- Stated exercise
Could you set out all of the lines below as a numbered list, leaving out any blank ones?

- Given data
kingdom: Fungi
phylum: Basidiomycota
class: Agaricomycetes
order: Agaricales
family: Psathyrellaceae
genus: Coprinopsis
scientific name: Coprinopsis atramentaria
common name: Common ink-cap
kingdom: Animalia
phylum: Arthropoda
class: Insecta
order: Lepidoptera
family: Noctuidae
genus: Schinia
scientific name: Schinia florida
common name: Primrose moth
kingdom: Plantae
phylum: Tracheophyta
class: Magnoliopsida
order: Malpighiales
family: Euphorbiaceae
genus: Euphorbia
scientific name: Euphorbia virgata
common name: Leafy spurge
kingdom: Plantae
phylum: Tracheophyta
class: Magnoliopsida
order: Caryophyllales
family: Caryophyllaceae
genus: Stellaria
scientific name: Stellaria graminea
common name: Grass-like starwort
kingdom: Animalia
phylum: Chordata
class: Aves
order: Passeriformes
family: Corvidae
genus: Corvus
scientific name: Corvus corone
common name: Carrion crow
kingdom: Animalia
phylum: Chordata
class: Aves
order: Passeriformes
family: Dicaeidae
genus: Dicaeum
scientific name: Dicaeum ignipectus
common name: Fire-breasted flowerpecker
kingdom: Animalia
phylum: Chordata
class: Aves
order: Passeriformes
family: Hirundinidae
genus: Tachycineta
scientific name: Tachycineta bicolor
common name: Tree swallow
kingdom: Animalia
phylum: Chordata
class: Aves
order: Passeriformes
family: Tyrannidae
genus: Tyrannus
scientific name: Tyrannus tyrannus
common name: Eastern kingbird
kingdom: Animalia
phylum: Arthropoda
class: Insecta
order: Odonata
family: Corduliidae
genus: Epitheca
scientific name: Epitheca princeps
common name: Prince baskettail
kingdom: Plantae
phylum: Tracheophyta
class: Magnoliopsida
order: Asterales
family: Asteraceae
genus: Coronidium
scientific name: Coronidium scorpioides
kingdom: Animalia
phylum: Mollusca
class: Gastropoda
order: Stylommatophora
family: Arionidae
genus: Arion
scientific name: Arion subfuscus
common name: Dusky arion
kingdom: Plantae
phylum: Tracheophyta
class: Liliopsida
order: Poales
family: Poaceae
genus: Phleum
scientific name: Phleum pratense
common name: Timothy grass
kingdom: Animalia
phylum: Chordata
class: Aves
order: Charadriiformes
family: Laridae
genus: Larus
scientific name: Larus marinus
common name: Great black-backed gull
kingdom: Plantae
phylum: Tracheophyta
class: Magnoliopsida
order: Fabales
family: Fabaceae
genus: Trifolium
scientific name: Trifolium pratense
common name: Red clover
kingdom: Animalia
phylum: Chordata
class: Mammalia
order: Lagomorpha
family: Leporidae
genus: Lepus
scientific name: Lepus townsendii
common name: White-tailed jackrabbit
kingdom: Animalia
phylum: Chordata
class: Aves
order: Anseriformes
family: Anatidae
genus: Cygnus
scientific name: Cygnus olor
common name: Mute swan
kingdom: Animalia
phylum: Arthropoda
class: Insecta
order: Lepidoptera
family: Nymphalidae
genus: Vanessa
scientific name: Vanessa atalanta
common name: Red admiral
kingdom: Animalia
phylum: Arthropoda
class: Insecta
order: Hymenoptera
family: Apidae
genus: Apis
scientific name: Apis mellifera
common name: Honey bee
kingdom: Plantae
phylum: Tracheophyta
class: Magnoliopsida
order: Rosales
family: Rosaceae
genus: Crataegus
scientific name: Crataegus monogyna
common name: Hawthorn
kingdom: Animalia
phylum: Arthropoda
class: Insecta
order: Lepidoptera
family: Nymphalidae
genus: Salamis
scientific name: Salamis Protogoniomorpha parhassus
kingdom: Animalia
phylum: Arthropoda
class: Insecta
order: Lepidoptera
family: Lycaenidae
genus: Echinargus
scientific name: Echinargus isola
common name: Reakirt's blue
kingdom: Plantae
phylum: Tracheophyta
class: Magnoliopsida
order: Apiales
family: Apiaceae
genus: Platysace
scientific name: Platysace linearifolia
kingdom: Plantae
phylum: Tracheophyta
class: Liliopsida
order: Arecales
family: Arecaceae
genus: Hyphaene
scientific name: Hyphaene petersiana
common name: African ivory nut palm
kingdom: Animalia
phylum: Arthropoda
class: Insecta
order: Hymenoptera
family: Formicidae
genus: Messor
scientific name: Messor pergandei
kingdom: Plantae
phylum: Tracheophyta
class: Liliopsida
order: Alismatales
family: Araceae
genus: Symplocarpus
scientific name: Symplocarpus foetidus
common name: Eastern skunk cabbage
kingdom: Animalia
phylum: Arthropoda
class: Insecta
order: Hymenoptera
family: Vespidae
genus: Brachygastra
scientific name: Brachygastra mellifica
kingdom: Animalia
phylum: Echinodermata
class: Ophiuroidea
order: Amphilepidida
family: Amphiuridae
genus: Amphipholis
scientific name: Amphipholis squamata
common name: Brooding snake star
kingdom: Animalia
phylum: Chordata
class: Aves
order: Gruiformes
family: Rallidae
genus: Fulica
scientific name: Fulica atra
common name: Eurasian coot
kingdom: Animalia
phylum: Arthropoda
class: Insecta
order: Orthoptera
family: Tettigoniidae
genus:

- Solution for this task
1. kingdom: Fungi
2. phylum: Basidiomycota
3. class: Agaricomycetes
4. order: Agaricales
5. family: Psathyrellaceae
6. genus: Coprinopsis
7. scientific name: Coprinopsis atramentaria
8. common name: Common ink-cap
9. kingdom: Animalia
10. phylum: Arthropoda
11. class: Insecta
12. order: Lepidoptera
13. family: Noctuidae
14. genus: Schinia
15. scientific name: Schinia florida
16. common name: Primrose moth
17. kingdom: Plantae
18. phylum: Tracheophyta
19. class: Magnoliopsida
20. order: Malpighiales
21. family: Euphorbiaceae
22. genus: Euphorbia
23. scientific name: Euphorbia virgata
24. common name: Leafy spurge
25. kingdom: Plantae
26. phylum: Tracheophyta
27. class: Magnoliopsida
28. order: Caryophyllales
29. family: Caryophyllaceae
30. genus: Stellaria
31. scientific name: Stellaria graminea
32. common name: Grass-like starwort
33. kingdom: Animalia
34. phylum: Chordata
35. class: Aves
36. order: Passeriformes
37. family: Corvidae
38. genus: Corvus
39. scientific name: Corvus corone
40. common name: Carrion crow
41. kingdom: Animalia
42. phylum: Chordata
43. class: Aves
44. order: Passeriformes
45. family: Dicaeidae
46. genus: Dicaeum
47. scientific name: Dicaeum ignipectus
48. common name: Fire-breasted flowerpecker
49. kingdom: Animalia
50. phylum: Chordata
51. class: Aves
52. order: Passeriformes
53. family: Hirundinidae
54. genus: Tachycineta
55. scientific name: Tachycineta bicolor
56. common name: Tree swallow
57. kingdom: Animalia
58. phylum: Chordata
59. class: Aves
60. order: Passeriformes
61. family: Tyrannidae
62. genus: Tyrannus
63. scientific name: Tyrannus tyrannus
64. common name: Eastern kingbird
65. kingdom: Animalia
66. phylum: Arthropoda
67. class: Insecta
68. order: Odonata
69. family: Corduliidae
70. genus: Epitheca
71. scientific name: Epitheca princeps
72. common name: Prince baskettail
73. kingdom: Plantae
74. phylum: Tracheophyta
75. class: Magnoliopsida
76. order: Asterales
77. family: Asteraceae
78. genus: Coronidium
79. scientific name: Coronidium scorpioides
80. kingdom: Animalia
81. phylum: Mollusca
82. class: Gastropoda
83. order: Stylommatophora
84. family: Arionidae
85. genus: Arion
86. scientific name: Arion subfuscus
87. common name: Dusky arion
88. kingdom: Plantae
89. phylum: Tracheophyta
90. class: Liliopsida
91. order: Poales
92. family: Poaceae
93. genus: Phleum
94. scientific name: Phleum pratense
95. common name: Timothy grass
96. kingdom: Animalia
97. phylum: Chordata
98. class: Aves
99. order: Charadriiformes
100. family: Laridae
101. genus: Larus
102. scientific name: Larus marinus
103. common name: Great black-backed gull
104. kingdom: Plantae
105. phylum: Tracheophyta
106. class: Magnoliopsida
107. order: Fabales
108. family: Fabaceae
109. genus: Trifolium
110. scientific name: Trifolium pratense
111. common name: Red clover
112. kingdom: Animalia
113. phylum: Chordata
114. class: Mammalia
115. order: Lagomorpha
116. family: Leporidae
117. genus: Lepus
118. scientific name: Lepus townsendii
119. common name: White-tailed jackrabbit
120. kingdom: Animalia
121. phylum: Chordata
122. class: Aves
123. order: Anseriformes
124. family: Anatidae
125. genus: Cygnus
126. scientific name: Cygnus olor
127. common name: Mute swan
128. kingdom: Animalia
129. phylum: Arthropoda
130. class: Insecta
131. order: Lepidoptera
132. family: Nymphalidae
133. genus: Vanessa
134. scientific name: Vanessa atalanta
135. common name: Red admiral
136. kingdom: Animalia
137. phylum: Arthropoda
138. class: Insecta
139. order: Hymenoptera
140. family: Apidae
141. genus: Apis
142. scientific name: Apis mellifera
143. common name: Honey bee
144. kingdom: Plantae
145. phylum: Tracheophyta
146. class: Magnoliopsida
147. order: Rosales
148. family: Rosaceae
149. genus: Crataegus
150. scientific name: Crataegus monogyna
151. common name: Hawthorn
152. kingdom: Animalia
153. phylum: Arthropoda
154. class: Insecta
155. order: Lepidoptera
156. family: Nymphalidae
157. genus: Salamis
158. scientific name: Salamis Protogoniomorpha parhassus
159. kingdom: Animalia
160. phylum: Arthropoda
161. class: Insecta
162. order: Lepidoptera
163. family: Lycaenidae
164. genus: Echinargus
165. scientific name: Echinargus isola
166. common name: Reakirt's blue
167. kingdom: Plantae
168. phylum: Tracheophyta
169. class: Magnoliopsida
170. order: Apiales
171. family: Apiaceae
172. genus: Platysace
173. scientific name: Platysace linearifolia
174. kingdom: Plantae
175. phylum: Tracheophyta
176. class: Liliopsida
177. order: Arecales
178. family: Arecaceae
179. genus: Hyphaene
180. scientific name: Hyphaene petersiana
181. common name: African ivory nut palm
182. kingdom: Animalia
183. phylum: Arthropoda
184. class: Insecta
185. order: Hymenoptera
186. family: Formicidae
187. genus: Messor
188. scientific name: Messor pergandei
189. kingdom: Plantae
190. phylum: Tracheophyta
191. class: Liliopsida
192. order: Alismatales
193. family: Araceae
194. genus: Symplocarpus
195. scientific name: Symplocarpus foetidus
196. common name: Eastern skunk cabbage
197. kingdom: Animalia
198. phylum: Arthropoda
199. class: Insecta
200. order: Hymenoptera
201. family: Vespidae
202. genus: Brachygastra
203. scientific name: Brachygastra mellifica
204. kingdom: Animalia
205. phylum: Echinodermata
206. class: Ophiuroidea
207. order: Amphilepidida
208. family: Amphiuridae
209. genus: Amphipholis
210. scientific name: Amphipholis squamata
211. common name: Brooding snake star
212. kingdom: Animalia
213. phylum: Chordata
214. class: Aves
215. order: Gruiformes
216. family: Rallidae
217. genus: Fulica
218. scientific name: Fulica atra
219. common name: Eurasian coot
220. kingdom: Animalia
221. phylum: Arthropoda
222. class: Insecta
223. order: Orthoptera
224. family: Tettigoniidae
225. genus:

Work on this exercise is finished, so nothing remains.